An Aids scientist at the Institute of Cancer Research in London, partly funded by the Cancer Research Campaign, claimed that he helped the Pasteur Institute in Paris develop the blood test.

Professor Robin Weiss said he successfully infected cultured cells with the HIV virus discovered by Professor Luc Montagnier of the Pasteur Institute, a critical step, he said, in developing a reliable blood test.

This was in 1984, Professor Weiss said in an interview with the New York Times, and he has tried to get the Pasteur Institute to acknowledge his contribution for several years.

'They may have forgotten about it, but that would be a surprise to me . . . This seems to be a little bit of unfinished business that the Pasteur Institute should take care of,' he told the newspaper.

The New York Times suggests a dispute between British and French researchers may help the US National Institutes of Health to fend off French claims against one of its top Aids researchers, Robert Gallo, a friend and collaborator of Professor Weiss.

It suggests that the French 'were not as far along as American researchers in 1984 in developing a test for HIV', the newspaper said.

The Pasteur Institute wants to rescind a 1987 legal agreement with the US which states that Dr Gallo and Professor Montagnier are co-discoverers of the Aids virus and that patent royalties should be shared fifty-fifty.

It wants to reopen negotiations after Dr Gallo admitted last year that he used the Aids virus discovered by Professor Montagnier to develop the American blood test, which has earned an estimated pounds 20m in royalties.

Professor Montagnier played down Professor Weiss's contribution to the development of the French test.
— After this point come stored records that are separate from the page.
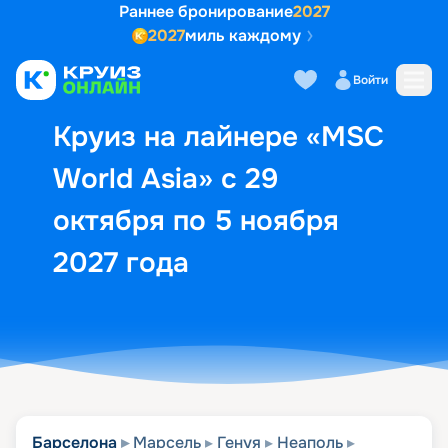
Раннее бронирование
2027
2027
миль каждому
Описание
Выбор кают
Маршрут и экск
Войти
Круиз на лайнере «MSC
World Asia» с 29
октября по 5 ноября
2027 года
Барселона
Марсель
Генуя
Неаполь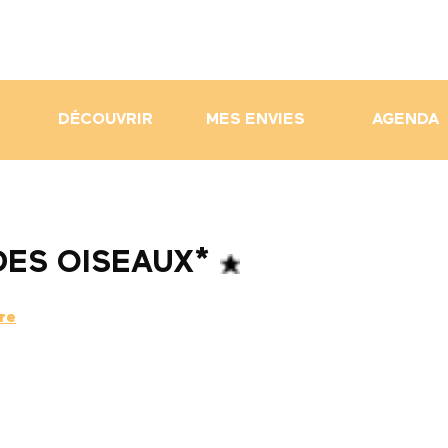
DÉCOUVRIR
MES ENVIES
AGENDA
DES OISEAUX*
re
He said the infected cells sent from London were contaminated with other material and were not suitable for industrial use and that cells from a different source were eventually used.

A British claim over royalties on the French Aids test is the latest twist in a complex web of legal and scientific arguments about Aids discoveries.

Last year, Professor Weiss admitted that a British blood test he developed in 1985 used the same virus discovered by Professor Montagnier, despite claims on the patent that the virus was a new discovery.

Professor Weiss was unavailable for comment.